** Opening Extracted records block **

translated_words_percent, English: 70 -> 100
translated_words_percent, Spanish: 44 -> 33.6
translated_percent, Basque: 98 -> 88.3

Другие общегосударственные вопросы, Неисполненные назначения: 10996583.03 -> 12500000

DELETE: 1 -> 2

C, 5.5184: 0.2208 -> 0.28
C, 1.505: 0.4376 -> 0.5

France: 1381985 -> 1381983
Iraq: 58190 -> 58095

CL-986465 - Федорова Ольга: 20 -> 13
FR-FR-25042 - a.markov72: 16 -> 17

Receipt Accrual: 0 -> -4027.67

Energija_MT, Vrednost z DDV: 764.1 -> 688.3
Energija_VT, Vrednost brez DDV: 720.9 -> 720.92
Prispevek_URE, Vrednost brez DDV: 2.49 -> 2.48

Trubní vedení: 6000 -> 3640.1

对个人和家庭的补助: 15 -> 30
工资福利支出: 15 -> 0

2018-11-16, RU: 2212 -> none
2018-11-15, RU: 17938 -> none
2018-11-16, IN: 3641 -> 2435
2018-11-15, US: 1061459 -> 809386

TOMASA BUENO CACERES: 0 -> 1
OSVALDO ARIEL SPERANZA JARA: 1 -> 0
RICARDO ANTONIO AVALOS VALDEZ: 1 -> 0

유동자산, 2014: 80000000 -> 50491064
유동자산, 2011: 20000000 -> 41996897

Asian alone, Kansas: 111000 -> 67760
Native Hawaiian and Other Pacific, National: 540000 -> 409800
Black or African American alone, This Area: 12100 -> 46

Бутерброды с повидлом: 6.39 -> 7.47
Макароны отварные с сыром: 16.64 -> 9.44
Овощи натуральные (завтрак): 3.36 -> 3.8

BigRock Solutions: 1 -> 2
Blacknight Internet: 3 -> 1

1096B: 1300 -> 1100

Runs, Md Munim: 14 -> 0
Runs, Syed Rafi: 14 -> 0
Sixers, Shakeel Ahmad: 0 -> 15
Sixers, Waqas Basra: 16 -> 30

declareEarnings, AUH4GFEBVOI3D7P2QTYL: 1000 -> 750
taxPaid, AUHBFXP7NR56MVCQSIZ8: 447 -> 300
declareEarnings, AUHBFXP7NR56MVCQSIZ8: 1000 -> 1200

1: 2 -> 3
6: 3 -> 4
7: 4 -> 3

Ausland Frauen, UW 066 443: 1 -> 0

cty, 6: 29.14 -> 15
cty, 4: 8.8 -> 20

** Closing Extracted records block **

» **What is expected**
Could you reproduce every record exactly as shown above?

» **Response box**
translated_words_percent, English: 70 -> 100
translated_words_percent, Spanish: 44 -> 33.6
translated_percent, Basque: 98 -> 88.3

Другие общегосударственные вопросы, Неисполненные назначения: 10996583.03 -> 12500000

DELETE: 1 -> 2

C, 5.5184: 0.2208 -> 0.28
C, 1.505: 0.4376 -> 0.5

France: 1381985 -> 1381983
Iraq: 58190 -> 58095

CL-986465 - Федорова Ольга: 20 -> 13
FR-FR-25042 - a.markov72: 16 -> 17

Receipt Accrual: 0 -> -4027.67

Energija_MT, Vrednost z DDV: 764.1 -> 688.3
Energija_VT, Vrednost brez DDV: 720.9 -> 720.92
Prispevek_URE, Vrednost brez DDV: 2.49 -> 2.48

Trubní vedení: 6000 -> 3640.1

对个人和家庭的补助: 15 -> 30
工资福利支出: 15 -> 0

2018-11-16, RU: 2212 -> none
2018-11-15, RU: 17938 -> none
2018-11-16, IN: 3641 -> 2435
2018-11-15, US: 1061459 -> 809386

TOMASA BUENO CACERES: 0 -> 1
OSVALDO ARIEL SPERANZA JARA: 1 -> 0
RICARDO ANTONIO AVALOS VALDEZ: 1 -> 0

유동자산, 2014: 80000000 -> 50491064
유동자산, 2011: 20000000 -> 41996897

Asian alone, Kansas: 111000 -> 67760
Native Hawaiian and Other Pacific, National: 540000 -> 409800
Black or African American alone, This Area: 12100 -> 46

Бутерброды с повидлом: 6.39 -> 7.47
Макароны отварные с сыром: 16.64 -> 9.44
Овощи натуральные (завтрак): 3.36 -> 3.8

BigRock Solutions: 1 -> 2
Blacknight Internet: 3 -> 1

1096B: 1300 -> 1100

Runs, Md Munim: 14 -> 0
Runs, Syed Rafi: 14 -> 0
Sixers, Shakeel Ahmad: 0 -> 15
Sixers, Waqas Basra: 16 -> 30

declareEarnings, AUH4GFEBVOI3D7P2QTYL: 1000 -> 750
taxPaid, AUHBFXP7NR56MVCQSIZ8: 447 -> 300
declareEarnings, AUHBFXP7NR56MVCQSIZ8: 1000 -> 1200

1: 2 -> 3
6: 3 -> 4
7: 4 -> 3

Ausland Frauen, UW 066 443: 1 -> 0

cty, 6: 29.14 -> 15
cty, 4: 8.8 -> 20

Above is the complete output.